A Glen Burnie karate school has gained international attention for its unique program to teach martial arts students how to cope with bullies.
On Sunday, a Washington, D.C.-based television crew from NHK, Japan?s largest public broadcasting station, taped a class at Al Bartlinkski?s Karate Super Center on Crain Highway in Glen Burnie. The crew was filming for a show that will be broadcast later in Japan.
“Bullying is a big issue in Japan right now,” said Kaori Iida,a reporter for NHK. “We were looking into schools in the states to find out how they were handling the issue, and we found out about this.”
During the specially scheduled Sunday class, instructors and students practiced responses to bullying behavior. In one encounter, the student stepped back from the bully, extended her arms with her palms facing the bully, and said firmly, “Back away, leave me alone.”

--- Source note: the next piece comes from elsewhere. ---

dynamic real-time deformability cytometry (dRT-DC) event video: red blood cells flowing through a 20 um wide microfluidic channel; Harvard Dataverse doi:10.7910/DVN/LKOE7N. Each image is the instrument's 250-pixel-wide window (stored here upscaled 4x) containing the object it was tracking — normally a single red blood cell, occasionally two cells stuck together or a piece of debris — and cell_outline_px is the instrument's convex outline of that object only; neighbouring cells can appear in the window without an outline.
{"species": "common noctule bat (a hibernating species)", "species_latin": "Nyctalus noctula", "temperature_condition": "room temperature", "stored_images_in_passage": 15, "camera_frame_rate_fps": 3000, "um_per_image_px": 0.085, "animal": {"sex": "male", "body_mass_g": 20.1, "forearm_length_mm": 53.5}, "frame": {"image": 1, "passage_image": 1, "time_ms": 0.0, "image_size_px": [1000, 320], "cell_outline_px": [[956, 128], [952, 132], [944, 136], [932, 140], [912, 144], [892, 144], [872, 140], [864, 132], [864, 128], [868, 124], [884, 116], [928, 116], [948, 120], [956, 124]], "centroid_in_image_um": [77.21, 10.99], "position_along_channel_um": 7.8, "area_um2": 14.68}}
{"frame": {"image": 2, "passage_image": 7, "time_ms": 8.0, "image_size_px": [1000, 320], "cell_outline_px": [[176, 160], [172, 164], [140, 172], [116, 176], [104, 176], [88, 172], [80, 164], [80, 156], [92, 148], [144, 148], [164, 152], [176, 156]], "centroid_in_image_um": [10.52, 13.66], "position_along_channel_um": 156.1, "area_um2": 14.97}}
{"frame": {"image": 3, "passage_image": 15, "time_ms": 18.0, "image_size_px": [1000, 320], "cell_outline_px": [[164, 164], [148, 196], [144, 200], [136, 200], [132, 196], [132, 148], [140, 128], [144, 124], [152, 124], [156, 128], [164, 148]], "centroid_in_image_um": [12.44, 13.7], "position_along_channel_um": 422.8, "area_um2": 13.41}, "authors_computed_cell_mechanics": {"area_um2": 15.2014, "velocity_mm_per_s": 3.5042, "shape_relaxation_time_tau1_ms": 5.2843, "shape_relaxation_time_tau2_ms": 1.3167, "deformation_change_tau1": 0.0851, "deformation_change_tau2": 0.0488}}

Iida said bullying has been blamed for many deaths recently in Japan, with news of student suicides routinely making the front page of local newspapers. Iida said many Japanese schools are struggling to acknowledge the problem of bullying.
While Japan is considered the cradle of modern martial arts, Iida said, Japanese students choose martial arts as an alternative to other sports rather than a means of self-defense or confidence-building.
Al Bartlinski, who has owned the karate school with his father since the early 1970s, said he began integrating techniques for dealing with bullies into his training in 2002 after he met up with Terrence Webster-Doyle, a schoolteacher and martial-arts enthusiast, at a conference. Doyle is also the author of “Why Is Everybody Always Picking on Me,” a handbook for helping children handle bullying without violence.
Bartlinski said he teaches his students, ages 4 and older, that a physical fight with a bully is a last resort. He said the students learn the physical cues bullies look for in a victim, including lack of direct eye contact and slouching posture. The physical martial-arts skills students learn “give[s] them the confidence to deal with a situation.” Each class includes about 10 minutes of instruction in handling bullies.
“We?re getting them to focus on the objective of getting out of the situation without a fight,” Bartlinski said.
He said the students are also encouraged to be nice to the bully, run away from the situation and tell an adult about the problem as other ways of coping.